The President’s 2011 budget estimates spending in FY 2011 for the Biomass Crop Assistance Program at $479 million and $263 million for the current fiscal year. These are pretty heady figures for a program that was assigned a total of $70 million in the Congressional Budget Office estimate for the 2008 Farm Bill, and are not immediately easy to match to the $514 million allocated previously by the Administration for the program in FY 2010.
The budget request failed to distinguish funding estimates for the “collection, harvest, storage and transport” or CHST portion of the program from the heart of the program, which funds projects to jumpstart the production of new bioenergy perennial crops in environmentally sound systems. To date, only CHST payments have been made; the cropping system portion of the program is under environmental review. We hope to learn more about the Administration’s assumptions from the USDA budget office soon.
As noted in an earlier post, the payments for CHST are turning out to be a boondoogle, with hundreds of millions of dollars reportedly going for the delivery of wood and wood shavings to timber mills which use the wood for energy. The cabinetry and forest products sector is outraged with the payments, which they say are artificially raising the market price of wood for products. USDA’s Farm Service Agency issued a warning on January 13 of possible fraud based on reports requiring farmers delivering biomass materials to mills pay kickbacks.

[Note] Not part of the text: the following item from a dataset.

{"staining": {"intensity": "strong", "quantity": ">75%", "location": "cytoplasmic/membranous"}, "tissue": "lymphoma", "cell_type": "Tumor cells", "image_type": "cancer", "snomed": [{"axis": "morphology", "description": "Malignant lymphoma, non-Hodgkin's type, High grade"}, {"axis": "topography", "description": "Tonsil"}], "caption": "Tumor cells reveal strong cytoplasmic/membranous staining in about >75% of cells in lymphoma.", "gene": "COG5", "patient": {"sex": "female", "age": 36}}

The issue has the attention of Rep. Collin Peterson, Chair of the House Agriculture Committee, who stated yesterday that if USDA regulations did not rein in the program, the Committee would consider revisions to BCAP. As reported by Environment and Energy (E&E) News, Peterson said the program has turned into a big problem, adding “I am not very happy about what happened. It is not what I envisioned.” We applaud the Chairman for his concern and hope the White House, USDA, and Congress can get this program back on track.